Orada, acı azaptan korkan kimseler için bir işaret bıraktık.
Apaçık bir delil ile Firavun’a gönderdiğimiz Musa'nın (kıssasında ibretler) vardır.
Firavun, askerleriyle birlikte yüz çevirmiş ve: "Bu, ya bir sihirbaz veya bir delidir" demişti.
Biz de onu ve askerlerini yakalamış ve denize atmıştık. O kınanacak işler yapıp durmaktaydı.
Âd’da da (ibretler) vardır. Onların üzerine (kasıp, kavuran helak edici) kısır rüzgarı göndermiştik.

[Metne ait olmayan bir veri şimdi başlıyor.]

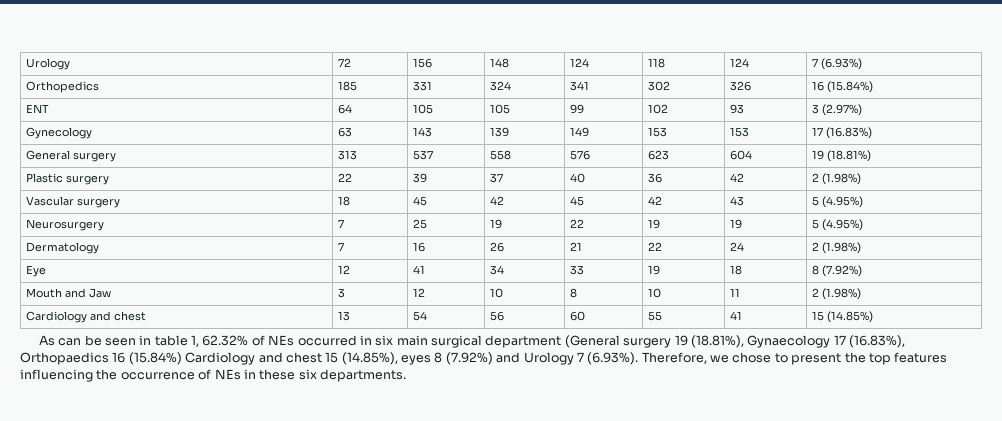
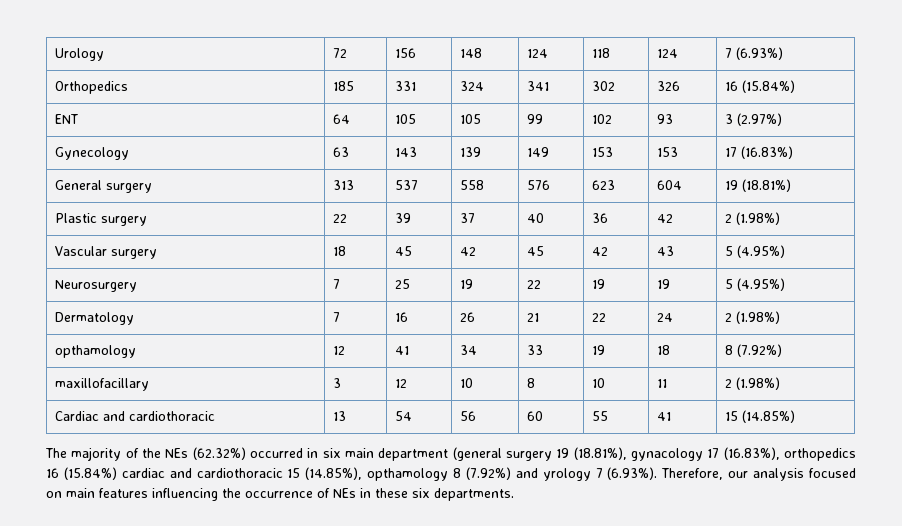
[26,265,47,277] Eye -> [55,345,137,358] opthamology
[26,288,112,298] Mouth and Jaw -> [55,378,150,391] maxillofacillary
[26,311,147,323] Cardiology and chest -> [55,411,216,421] Cardiac and cardiothoracic
[38,335,295,347] As can be seen in table 1, 62.32% of NEs -> [45,447,246,461] The majority of the NEs (62.32%)
[431,335,620,348] surgical department (General -> [378,447,502,461] department (general
[747,335,831,348] Gynaecology -> [631,448,703,461] gynacology
[20,352,322,365] Orthopaedics 16 (15.84%) Cardiology and chest -> [784,448,857,461] [46,467,283,480] orthopedics 16 (15.84%) cardiac and cardiothoracic
[401,355,431,365] eyes -> [367,468,449,481] opthamology
[523,352,574,365] Urology -> [542,468,591,481] yrology
[710,352,891,365] we chose to present the top -> [728,468,856,481] [46,488,95,498] our analysis focused on main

Üzerine uğradığı hiçbir şeyi bırakmıyor, mutlaka onu çürümüş bir hale getiriyordu.
Semud'da da (ibretler) vardır. Onlara: "Bir süreye kadar faydalanın" denmişti.
Rablerinin emrine isyan etmişler ve bakıp dururlarken onları yıldırım çarpmıştı.
Ne ayakta durmaya güçleri yetmiş, ne de yardım edilenler olmuşlardı.
Daha da önce Nuh’un kavmi... Onlar da yoldan çıkmış bir toplum idi.
Göğü kudretle bina ettik ve biz (onu) elbette genişleticiyiz.
Yeryüzünü de yayıp döşedik. Ne güzel döşeyiciyiz!
Öğüt alasınız diye her şeyden çift çift yarattık.
O halde Allah’a kaçın. Çünkü ben, ondan size (gönderilen) apaçık uyarıcıyım.
Allah ile beraber başkasını ilah edinmeyin. Ben, ondan size apaçık uyarıcıyım!
İşte, böyle... Onlardan öncekilere de bir elçi gelmedi ki ona sihirbaz veya mecnun dememiş olsunlar.
Bunu birbirlerine vasiyet mi ettiler? Hayır! Onlar, taşkın bir toplum idiler.
Onlardan yüz çevir, artık kınanacak değilsin.
Öğüt ver! Çünkü öğüt, iman edenlere fayda verir.
Cinleri ve insanları sadece bana ibadet etsinler diye yarattım.
Onlardan bir rızık istemiyorum, beni doyurmalarını da istemiyorum.
Şüphesiz rızıklandırıcı olan, çetin kuvvet sahibi Allah’tır.
Muhakkak ki bu zulmedenlerin de, geçmişlerinin payı gibi (azaptan) bir payları vardır! O halde acele etmesinler!
Kendilerine (azap) vadedilen günlerinden dolayı kâfirlerin vay haline!